Deer-vehicle collisions are on the rise with 40,000 deer killed in Pennsylvania in 1992 and 20,000 in Ohio.
Cascade Park, the New Castle, Pa., amusement park that has lost the battle against modern theme parks, has attracted a corps of dedicated admirers who want to preserve it as a unique green space and community asset.
1978: Boardman Police Chief Grant Hess, who has been off work since a fall aggravated an old back injury, will resign as chief but keep the rank of captain in the department. Hess served longer than any other chief of the department at four years, five months.
Mrs. Irene Kubaczka Bogatek of Struthers, a native of Poland, was confirmed in the Krakow suburb where she lived by Cardinal Karol Wojtyla, now Pope John Paul II. The Rev. Leon Dobosiewicz, pastor of St. Joseph the Provider Church in Campbell, met Cardinal Wojtyla at a meeting of Polish bishops in Buffalo, N.Y., in 1976.
Ursuline’s golf team will make its fourth consecutive trip to the Class AAA State Golf Tournament. Making the trip are Coach Tony Orlando, Dave Pignanelli, Ralph Naples Jr., Julian Taylor, Dave Meese and Bob Huey.
1968: Liberty Police Chief John W. Bluedorn submits his resignation to township trustees and will take the job of superintendent of the Trumbull County Boys Receiving Home.
Youngstown City Council gives first reading to legislation authorizing a construction contract for redevelopment of Central Square.
Thomas Stofac of Canfield is named an Ohio Bell traffic assistant overseeing dial administration in the Youngstown area.
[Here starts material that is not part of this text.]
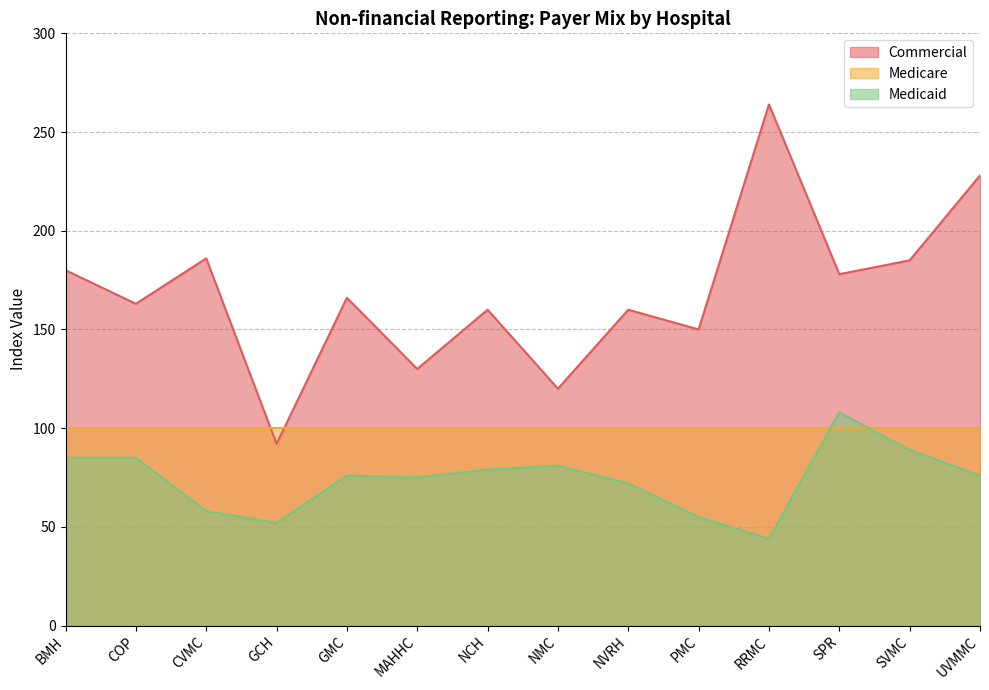

What is the label of the 2nd point from the right?

SVMC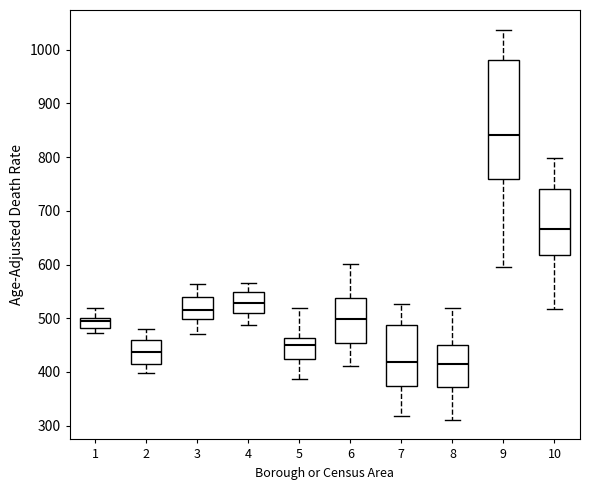

Where does the lower whisker of the box at x = 5 end on the y-axis? The values are not printed on the chart, so give them approximately, as read against the axis.

390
The Niles native had been central office foreman.
1943: A battle to build the “missing link” in the nation’s inland water transportation system – a canal connecting Lake Erie to the Ohio River – is expected to be renewed at the Mississippi Valley Association’s 25th annual convention in St. Louis.
Four boys confess throwing a cabbage that broke the window of an automobile driven by Cpl. Kenneth Bloomquist of Camp Reynolds and seriously cut Mrs. Mary Bloomquist. The four were arrested by Detective Paul Kidder.
Army trucks will come to Youngstown from Bolling Field, Wash., to pick up used radio sets and equipment in a special campaign suggested by Lt. Edward Lees of Youngstown.